Revolution droht
Kasachstan: Volk sind 30 Jahre Autokratie genug
In Kasachstans Bevölkerung schlummerte schon lang die Unzufriedenheit. Die Erhöhung des Treibstoffpreises war nun der Tropfen, der das Fass zum Überlaufen gebracht hat. Präsident Kassym-Jomart Tokajew wollte gegensteuern, doch es ist wohl zu spät. Er rief Russland zu Hilfe. Die Demonstranten fordern einen Regimewechsel.
In Kasachstan droht die Revolution. Die Demonstranten besetzten (vorübergehend) Flughäfen und Regierungsgebäude. Die Nachrichtenagentur TASS meldete unter Berufung auf das kasachische Gesundheitsministerium, mehr als 1000 Menschen seien während der Proteste verletzt worden. Die Polizei teilte mit, sie habe Dutzende Unruhestifter getötet. Das staatliche Fernsehen berichtete, 13 Angehörige der Sicherheitskräfte seien ums Leben gekommen, es seien zwei enthauptete Leichen entdeckt worden. Alle Zahlen sind mit Vorsicht zu genießen.

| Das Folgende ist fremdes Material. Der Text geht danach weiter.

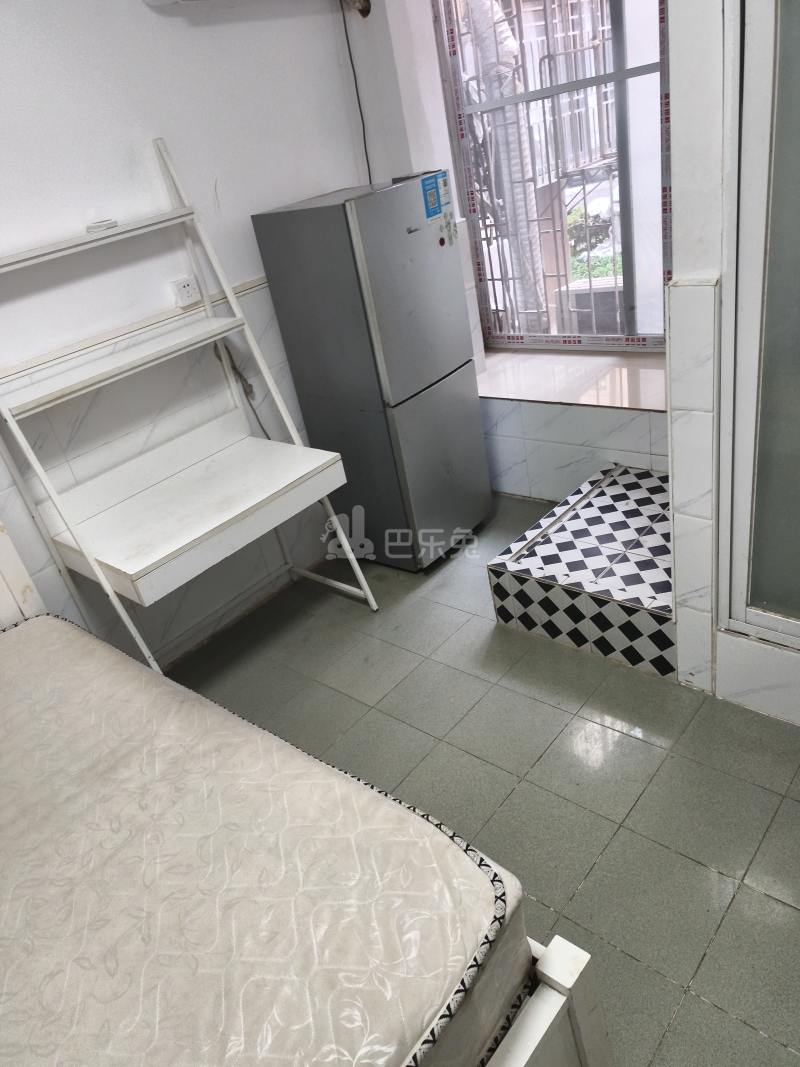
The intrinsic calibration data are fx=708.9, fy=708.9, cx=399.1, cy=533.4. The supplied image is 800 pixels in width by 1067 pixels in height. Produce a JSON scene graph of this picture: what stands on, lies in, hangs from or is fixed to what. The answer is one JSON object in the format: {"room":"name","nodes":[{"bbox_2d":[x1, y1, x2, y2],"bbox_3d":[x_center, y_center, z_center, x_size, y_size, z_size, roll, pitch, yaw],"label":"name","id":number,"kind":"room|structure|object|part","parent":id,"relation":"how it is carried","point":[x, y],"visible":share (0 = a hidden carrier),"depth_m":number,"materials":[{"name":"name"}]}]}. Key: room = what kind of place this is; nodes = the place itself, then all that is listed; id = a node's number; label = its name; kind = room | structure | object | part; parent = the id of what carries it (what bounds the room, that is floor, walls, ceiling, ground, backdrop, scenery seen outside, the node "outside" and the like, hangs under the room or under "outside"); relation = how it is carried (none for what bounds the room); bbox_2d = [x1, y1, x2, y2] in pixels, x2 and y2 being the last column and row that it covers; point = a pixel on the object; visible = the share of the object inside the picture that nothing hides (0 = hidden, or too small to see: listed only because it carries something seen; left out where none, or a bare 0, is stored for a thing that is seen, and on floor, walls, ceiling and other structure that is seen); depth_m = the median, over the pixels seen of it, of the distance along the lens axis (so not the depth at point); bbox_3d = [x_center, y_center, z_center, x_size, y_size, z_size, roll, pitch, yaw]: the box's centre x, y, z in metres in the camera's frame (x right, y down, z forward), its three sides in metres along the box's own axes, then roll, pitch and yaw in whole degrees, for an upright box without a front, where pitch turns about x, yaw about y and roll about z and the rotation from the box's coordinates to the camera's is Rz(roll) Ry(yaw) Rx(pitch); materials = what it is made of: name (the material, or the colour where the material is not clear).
{"room":"bedroom","nodes":[
{"label":"bedroom","id":0,"kind":"room"},
{"bbox_2d":[0,0,373,667],"bbox_3d":[-1.400,-0.540,2.200,0.179,2.748,4.070,15,39,40],"label":"left wall","id":1,"kind":"structure","parent":0,"point":[139,7],"depth_m":2.52,"materials":[{"name":"white paint"}]},
{"bbox_2d":[0,273,269,388],"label":"wall trim","id":2,"kind":"object","parent":1,"relation":"attached to","point":[260,279],"visible":0.68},
{"bbox_2d":[170,275,199,306],"bbox_3d":[-0.785,-0.901,2.622,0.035,0.086,0.102,15,39,40],"label":"wall socket","id":3,"kind":"object","parent":1,"relation":"attached to","point":[190,290],"visible":0.98,"depth_m":2.61,"materials":[{"name":"white plastic"}]},
{"bbox_2d":[215,341,272,443],"bbox_3d":[-0.605,-0.515,2.931,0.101,0.555,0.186,15,39,40],"label":"power cord","id":4,"kind":"object","parent":1,"relation":"attached to","point":[251,391],"visible":0.54,"depth_m":2.90,"materials":[{"name":"plastic"}]},
{"bbox_2d":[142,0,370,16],"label":"air conditioner","id":5,"kind":"object","parent":1,"relation":"attached to","point":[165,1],"visible":0.99,"depth_m":2.42,"materials":[{"name":"white plastic"}]},
{"bbox_2d":[339,0,373,180],"bbox_3d":[-0.146,-1.747,3.140,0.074,1.103,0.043,15,39,40],"label":"cable","id":6,"kind":"object","parent":1,"relation":"attached to","point":[363,128],"visible":0.8,"depth_m":3.07,"materials":[{"name":"black plastic"}]},
{"bbox_2d":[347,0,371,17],"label":"pipe","id":7,"kind":"object","parent":1,"relation":"attached to","point":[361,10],"visible":0.97,"depth_m":2.85,"materials":[{"name":"metal"}]},
{"bbox_2d":[171,497,799,1066],"bbox_3d":[0.301,0.905,1.897,3.429,0.101,4.066,15,39,40],"label":"floor","id":8,"kind":"structure","parent":0,"point":[557,711],"depth_m":2.09,"materials":[{"name":"grey tile"}]},
{"bbox_2d":[0,145,376,680],"bbox_3d":[-0.779,-0.259,2.441,0.576,1.850,0.956,15,39,40],"label":"desk","id":9,"kind":"object","parent":8,"relation":"on","point":[106,588],"visible":0.99,"depth_m":2.39,"materials":[{"name":"white wood"}]},
{"bbox_2d":[86,219,118,232],"bbox_3d":[-0.962,-0.998,2.291,0.091,0.023,0.092,15,39,40],"label":"small dish","id":10,"kind":"object","parent":9,"relation":"on","point":[110,223],"visible":0.95,"depth_m":2.26,"materials":[{"name":"white"}]},
{"bbox_3d":[-0.703,-0.097,2.514,0.670,0.082,0.896,15,39,40],"label":"desktop","id":11,"kind":"part","parent":9,"relation":"part of","materials":[{"name":"white wood"}]},
{"bbox_2d":[3,530,602,1061],"bbox_3d":[-1.116,0.818,1.164,2.358,1.330,1.854,15,39,40],"label":"bed frame","id":12,"kind":"object","parent":8,"relation":"on","point":[550,976],"visible":0.44,"depth_m":1.13,"materials":[{"name":"wood"}]},
{"bbox_2d":[0,605,531,1066],"bbox_3d":[-0.905,0.869,1.283,1.687,0.322,1.713,15,39,40],"label":"mattress","id":13,"kind":"object","parent":12,"relation":"on","point":[18,646],"visible":0.97,"depth_m":1.21,"materials":[{"name":"beige fabric"}]},
{"bbox_2d":[251,177,490,571],"bbox_3d":[-0.048,-0.659,3.117,0.571,1.552,0.535,15,39,40],"label":"refrigerator","id":14,"kind":"object","parent":8,"relation":"on","point":[469,431],"visible":0.98,"depth_m":2.85,"materials":[{"name":"metal"}]},
{"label":"freezer door","id":15,"kind":"part","parent":14,"relation":"part of","materials":[{"name":"silver metal"}]},
{"bbox_2d":[421,171,446,221],"bbox_3d":[0.126,-1.283,2.694,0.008,0.139,0.100,15,39,40],"label":"energy label","id":16,"kind":"object","parent":14,"relation":"attached to","point":[431,196],"visible":0.98,"depth_m":2.69,"materials":[{"name":"blue paper"}]},
{"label":"door","id":17,"kind":"part","parent":14,"relation":"part of","materials":[{"name":"silver metal"}]},
{"bbox_2d":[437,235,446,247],"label":"magnet","id":18,"kind":"object","parent":14,"relation":"attached to","point":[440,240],"visible":0.98,"depth_m":2.81,"materials":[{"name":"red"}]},
{"bbox_2d":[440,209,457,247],"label":"sticker","id":19,"kind":"object","parent":14,"relation":"attached to","point":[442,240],"visible":0.98,"depth_m":2.81,"materials":[{"name":"paper"}]},
{"bbox_2d":[487,461,675,678],"bbox_3d":[0.897,0.095,2.698,0.761,0.266,0.859,15,39,40],"label":"tiled step","id":20,"kind":"object","parent":8,"relation":"on","point":[565,545],"visible":0.86,"depth_m":2.54,"materials":[{"name":"multicoloured tile"}]},
{"bbox_2d":[344,1,673,500],"bbox_3d":[0.910,-1.341,2.657,2.884,2.821,0.517,15,39,40],"label":"window wall","id":21,"kind":"structure","parent":0,"point":[565,420],"depth_m":3.17,"materials":[{"name":"white paint"}]},
{"bbox_2d":[431,0,674,348],"bbox_3d":[0.743,-1.774,3.046,1.255,1.969,0.120,15,39,40],"label":"window","id":22,"kind":"structure","parent":21,"relation":"in","point":[623,72],"depth_m":3.17,"materials":[{"name":"clear glass"}]},
{"bbox_2d":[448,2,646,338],"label":"window grille","id":23,"kind":"object","parent":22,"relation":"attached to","point":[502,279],"visible":0.42,"depth_m":3.40,"materials":[{"name":"white metal"}]},
{"bbox_2d":[476,345,669,411],"bbox_3d":[0.835,-0.743,3.330,1.298,0.041,0.524,15,39,40],"label":"window sill","id":24,"kind":"structure","parent":21,"relation":"attached to","point":[517,393],"depth_m":3.26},
{"bbox_2d":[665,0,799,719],"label":"right wall","id":25,"kind":"structure","parent":0,"point":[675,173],"depth_m":1.75,"materials":[{"name":"white tile"}]},
{"bbox_2d":[717,0,799,655],"bbox_3d":[1.214,-0.499,1.269,1.180,2.099,0.097,15,39,40],"label":"sliding door","id":26,"kind":"structure","parent":25,"relation":"in","point":[757,592],"depth_m":1.67,"materials":[{"name":"white glass"}]},
{"label":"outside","id":27,"kind":"structure","parent":0,"visible":0},
{"label":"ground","id":28,"kind":"structure","parent":27,"visible":0},
{"bbox_2d":[462,0,546,328],"bbox_3d":[0.617,-2.669,4.329,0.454,3.954,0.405,15,39,40],"label":"drain pipe","id":29,"kind":"object","parent":28,"relation":"on","point":[478,16],"visible":0.57,"depth_m":4.37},
{"bbox_2d":[554,275,626,334],"bbox_3d":[1.300,-1.356,4.331,0.563,0.382,0.455,15,39,40],"label":"air conditioner unit","id":30,"kind":"object","parent":28,"relation":"on","point":[616,305],"visible":0.52,"depth_m":4.20,"materials":[{"name":"grey metal"}]},
{"bbox_2d":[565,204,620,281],"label":"shrub","id":31,"kind":"object","parent":28,"relation":"on","point":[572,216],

Problem der Opposition: Fehlende Identifikation
Präsident Tokajew bat Russland um Hilfe, das im Rahmen der OVKS (Organisation für den Vertrag über kollektive Sicherheit), der auch Kasachstan angehört, Truppen nach Zentralasien schickte. In Kasachstan herrschte seit 1990 Nursultan Nasarbajew, der die Hauptstadt Astana nach sich umbenennen ließ. 2019 dankte er zugunsten Tokajews ab, zog aber weiter die Fäden. Bemerkenswert ist daher auch das Ausmaß der Proteste in einem autokratisch geführten Land. „Das ist ein Indiz dafür, wie viel an Frustration sich über die Jahre angestaut hat“, sagt Zentralasien-Expertin Andrea Schmitz. Das Land stagnierte, die Kluft zwischen Arm und Reich wuchs. „Das wiegt für die Bevölkerung umso schwerer, als das Land über enorme Öl- und Gasvorkommen verfügt“, so Schmitz. Und damit der eklatante Anstieg des Treibstoffpreises den Zorn in der Bevölkerung entflammte.
Tokajew nahm die Teuerung zurück, doch geht es längst um mehr als nur Treibstoffpreise. Unter Druck „stürzte“ nun Langzeitherrscher Nasarbajew endgültig. Tokajew entzog dem 81-Jährigen seinen Vorsitz im Nationalen Sicherheitsrat, „und damit ein Amt, das ihm auch nach seinem Rücktritt Anfang 2019 noch maßgebliche Entscheidungsbefugnisse sicherte“, wie Schmitz erklärt. Das Problem der Opposition: Es gibt keine Identifikationsfigur. Und ein Rücktritt Tokajews steht nicht zur Debatte. Zurück kann dieser laut Schmitz aber auch nicht mehr. „Mit kosmetischen Veränderungen wird sich die zunehmend aufbruchsorientierte Generation auf Dauer nicht mehr befrieden lassen. Die politische Elite wird umdenken müssen und glaubwürdige Angebote für politische Reformen vorlegen müssen.“
Ein schwieriger Prozess. Denn die Vertreter des autokratischen Systems gelten als äußerst beharrlich.